Baird attended St. Mary's School, Melrose and Merchiston Castle School in Edinburgh. Both schools are noted for producing strong rugby players, and he went on to play scrum-half for the Scottish Schools team.

He played for the full Kelso sevens team while still at Merchiston, collecting a Melrose winner's medal at 17. Bill McLaren considered him an exceptional sevens player.

===Provincial career===

Baird also played for the South of Scotland rugby union team. One odd feature of Baird's playing career was noted by Allan Massie:

"Extraordinarily he has not scored a try for Scotland, though he already holds the record number of tries for the South."

===International career===

Within two years he was capped by Scotland B winning his first 'B' cap on 1 December 1979 against Ireland 'B'; and he won the first of his full senior caps for Scotland in the 24–15 win over at Murrayfield Stadium in 1981, replacing Bruce Hay. He won 27 caps in total playing on the wing for between 1981 and 1988.

A regular fixture on the left wing for Scotland, he went on the 1983 British Lions tour to New Zealand, playing in all four Tests, and scoring six tries in 11 appearances.

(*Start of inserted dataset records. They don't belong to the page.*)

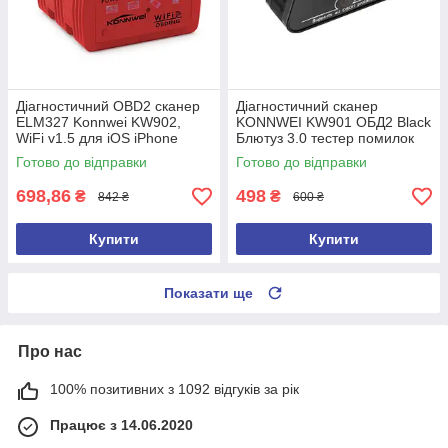
Діагностичний OBD2 сканер
Діагностичний сканер
ELM327 Konnwei KW902,
KONNWEI KW901 ОБД2 Black
WiFi v1.5 для iOS iPhone
Блютуз 3.0 тестер помилок
Автосканер автотестер
Torque для Android ELM327
Готово до відправки
Готово до відправки
ELM327
698,86
498
₴
₴
842 ₴
600 ₴
Купити
Купити
Показати ще
Про нас
100% позитивних з 1092 відгуків за рік
Працює з 14.06.2020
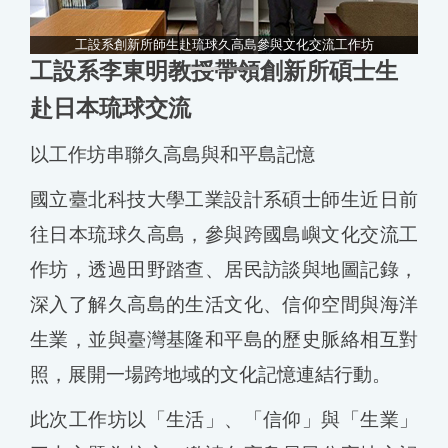
憶連
回
工設系創新所師生赴琉球久高島參與文化交流工作坊
工設系李東明教授帶領創新所碩士生
赴日本琉球交流
以工作坊串聯久高島與和平島記憶
國立臺北科技大學工業設計系碩士師生近日前
往日本琉球久高島，參與跨國島嶼文化交流工
作坊，透過田野踏查、居民訪談與地圖記錄，
深入了解久高島的生活文化、信仰空間與海洋
生業，並與臺灣基隆和平島的歷史脈絡相互對
照，展開一場跨地域的文化記憶連結行動。
此次工作坊以「生活」、「信仰」與「生業」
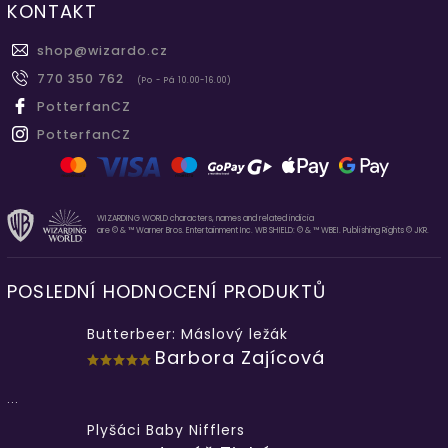
KONTAKT
shop
@
wizardo.cz
770 350 762
(Po - Pá 10.00-16.00)
PotterfanCZ
PotterfanCZ
WIZARDING WORLD characters, names and related indicia
are © & ™ Warner Bros. Entertainment Inc. WB SHIELD: © & ™ WBEI. Publishing Rights © JKR.
POSLEDNÍ HODNOCENÍ PRODUKTŮ
Butterbeer: Máslový ležák
Barbora Zajícová
...
Plyšáci Baby Nifflers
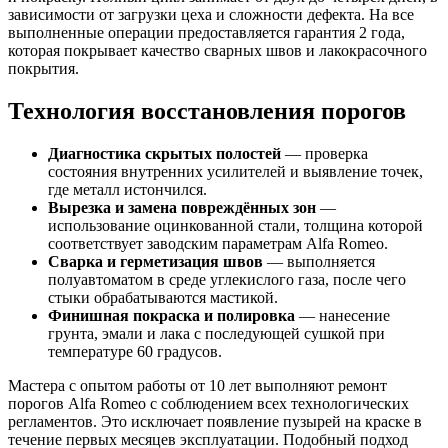
зависимости от загрузки цеха и сложности дефекта. На все
выполненные операции предоставляется гарантия 2 года,
которая покрывает качество сварных швов и лакокрасочного
покрытия.
Технология восстановления порогов
Диагностика скрытых полостей
— проверка
состояния внутренних усилителей и выявление точек,
где металл истончился.
Вырезка и замена повреждённых зон
—
использование оцинкованной стали, толщина которой
соответствует заводским параметрам Alfa Romeo.
Сварка и герметизация швов
— выполняется
полуавтоматом в среде углекислого газа, после чего
стыки обрабатываются мастикой.
Финишная покраска и полировка
— нанесение
грунта, эмали и лака с последующей сушкой при
температуре 60 градусов.
Мастера с опытом работы от 10 лет выполняют ремонт
порогов Alfa Romeo с соблюдением всех технологических
регламентов. Это исключает появление пузырей на краске в
течение первых месяцев эксплуатации. Подобный подход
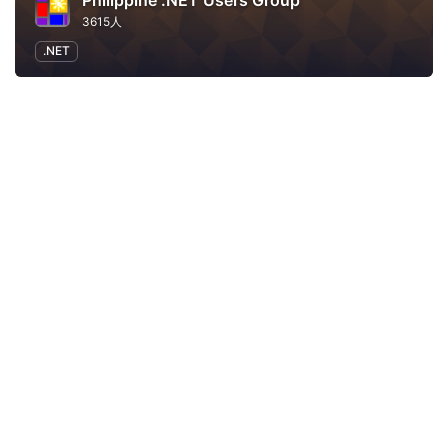
Philippine .NET Users Group
3615人
.NET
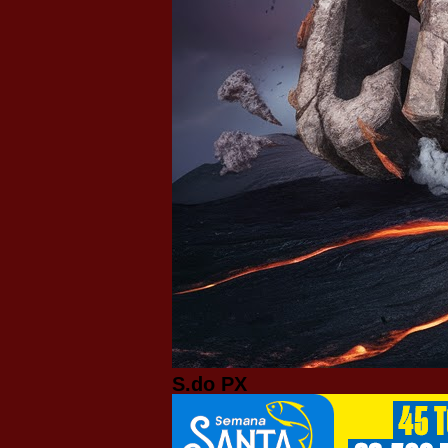
S.do PX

In one of these tries in particularly wet weather, he slammed right into the billboards around the pitch.

Baird was very successful at District and Club level, and scored a number of times for the British Lions, including a test try against New Zealand in 1983, but never scored a try while representing Scotland.

===Coaching career===

He is a former team manager of Scotland U21s and is assistant coach to Kelso clubmate Gary Callander at Watsonians.

==Business career==

Baird is a grain merchant.

==Controversies==

Baird was invited as a guest speaker at the Glasgow University RFC 150th anniversary event held in Glasgow on 16 November 2019 where he made sexist remarks about some of the female rugby team players and racist remarks regarding a previous encounter with a person of Japanese origin.

Baird was heckled off the stage and the GURFC has since issued an apology for inviting him to speak, reiterating that they are a club which promotes inclusivity and diversity and that the remarks do not reflect the values or beliefs of the university or the Rugby Society.